Exercise description:
Produce a faithful copy of every record below, without the pictures.

Excerpted data:
◇ ◇ ◇
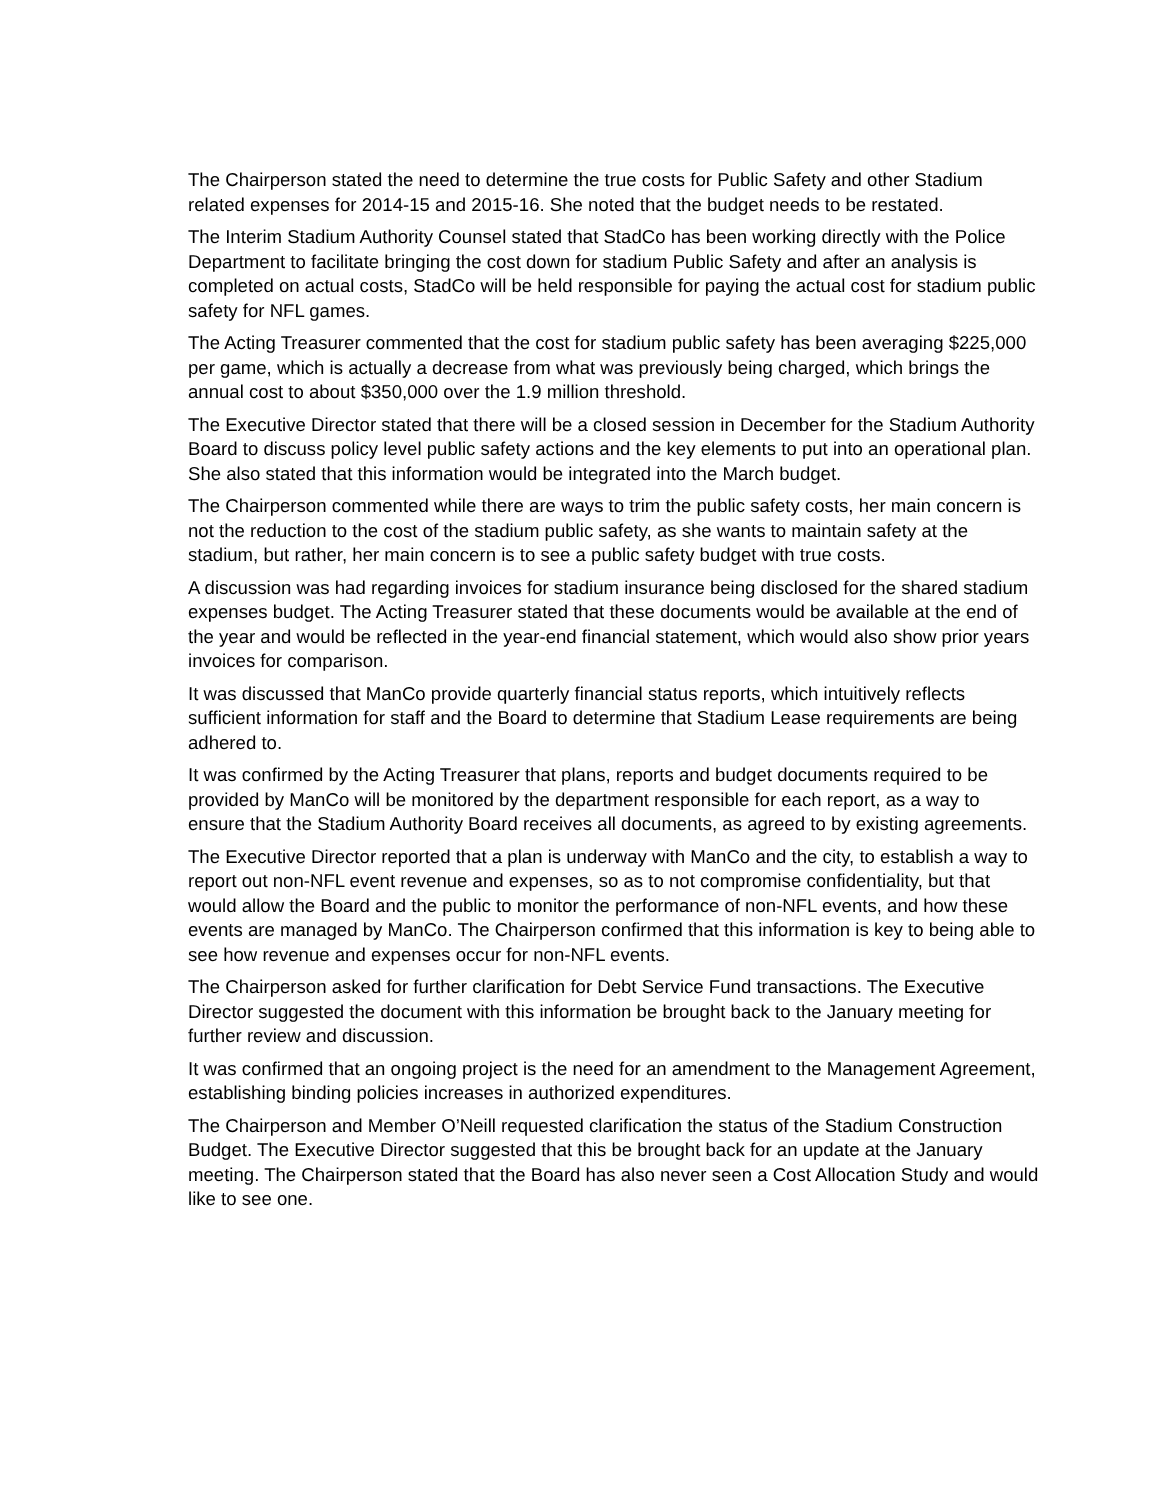The Chairperson stated the need to determine the true costs for Public Safety and other Stadium related expenses for 2014-15 and 2015-16. She noted that the budget needs to be restated.
The Interim Stadium Authority Counsel stated that StadCo has been working directly with the Police Department to facilitate bringing the cost down for stadium Public Safety and after an analysis is completed on actual costs, StadCo will be held responsible for paying the actual cost for stadium public safety for NFL games.
The Acting Treasurer commented that the cost for stadium public safety has been averaging $225,000 per game, which is actually a decrease from what was previously being charged, which brings the annual cost to about $350,000 over the 1.9 million threshold.
The Executive Director stated that there will be a closed session in December for the Stadium Authority Board to discuss policy level public safety actions and the key elements to put into an operational plan. She also stated that this information would be integrated into the March budget.
The Chairperson commented while there are ways to trim the public safety costs, her main concern is not the reduction to the cost of the stadium public safety, as she wants to maintain safety at the stadium, but rather, her main concern is to see a public safety budget with true costs.
A discussion was had regarding invoices for stadium insurance being disclosed for the shared stadium expenses budget. The Acting Treasurer stated that these documents would be available at the end of the year and would be reflected in the year-end financial statement, which would also show prior years invoices for comparison.
It was discussed that ManCo provide quarterly financial status reports, which intuitively reflects sufficient information for staff and the Board to determine that Stadium Lease requirements are being adhered to.
It was confirmed by the Acting Treasurer that plans, reports and budget documents required to be provided by ManCo will be monitored by the department responsible for each report, as a way to ensure that the Stadium Authority Board receives all documents, as agreed to by existing agreements.
The Executive Director reported that a plan is underway with ManCo and the city, to establish a way to report out non-NFL event revenue and expenses, so as to not compromise confidentiality, but that would allow the Board and the public to monitor the performance of non-NFL events, and how these events are managed by ManCo. The Chairperson confirmed that this information is key to being able to see how revenue and expenses occur for non-NFL events.
The Chairperson asked for further clarification for Debt Service Fund transactions. The Executive Director suggested the document with this information be brought back to the January meeting for further review and discussion.
It was confirmed that an ongoing project is the need for an amendment to the Management Agreement, establishing binding policies increases in authorized expenditures.
The Chairperson and Member O’Neill requested clarification the status of the Stadium Construction Budget. The Executive Director suggested that this be brought back for an update at the January meeting. The Chairperson stated that the Board has also never seen a Cost Allocation Study and would like to see one.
◇ ◇ ◇
Solution for this problem:
The Chairperson stated the need to determine the true costs for Public Safety and other Stadium related expenses for 2014-15 and 2015-16. She noted that the budget needs to be restated.
The Interim Stadium Authority Counsel stated that StadCo has been working directly with the Police Department to facilitate bringing the cost down for stadium Public Safety and after an analysis is completed on actual costs, StadCo will be held responsible for paying the actual cost for stadium public safety for NFL games.
The Acting Treasurer commented that the cost for stadium public safety has been averaging $225,000 per game, which is actually a decrease from what was previously being charged, which brings the annual cost to about $350,000 over the 1.9 million threshold.
The Executive Director stated that there will be a closed session in December for the Stadium Authority Board to discuss policy level public safety actions and the key elements to put into an operational plan. She also stated that this information would be integrated into the March budget.
The Chairperson commented while there are ways to trim the public safety costs, her main concern is not the reduction to the cost of the stadium public safety, as she wants to maintain safety at the stadium, but rather, her main concern is to see a public safety budget with true costs.
A discussion was had regarding invoices for stadium insurance being disclosed for the shared stadium expenses budget. The Acting Treasurer stated that these documents would be available at the end of the year and would be reflected in the year-end financial statement, which would also show prior years invoices for comparison.
It was discussed that ManCo provide quarterly financial status reports, which intuitively reflects sufficient information for staff and the Board to determine that Stadium Lease requirements are being adhered to.
It was confirmed by the Acting Treasurer that plans, reports and budget documents required to be provided by ManCo will be monitored by the department responsible for each report, as a way to ensure that the Stadium Authority Board receives all documents, as agreed to by existing agreements.
The Executive Director reported that a plan is underway with ManCo and the city, to establish a way to report out non-NFL event revenue and expenses, so as to not compromise confidentiality, but that would allow the Board and the public to monitor the performance of non-NFL events, and how these events are managed by ManCo. The Chairperson confirmed that this information is key to being able to see how revenue and expenses occur for non-NFL events.
The Chairperson asked for further clarification for Debt Service Fund transactions. The Executive Director suggested the document with this information be brought back to the January meeting for further review and discussion.
It was confirmed that an ongoing project is the need for an amendment to the Management Agreement, establishing binding policies increases in authorized expenditures.
The Chairperson and Member O’Neill requested clarification the status of the Stadium Construction Budget. The Executive Director suggested that this be brought back for an update at the January meeting. The Chairperson stated that the Board has also never seen a Cost Allocation Study and would like to see one.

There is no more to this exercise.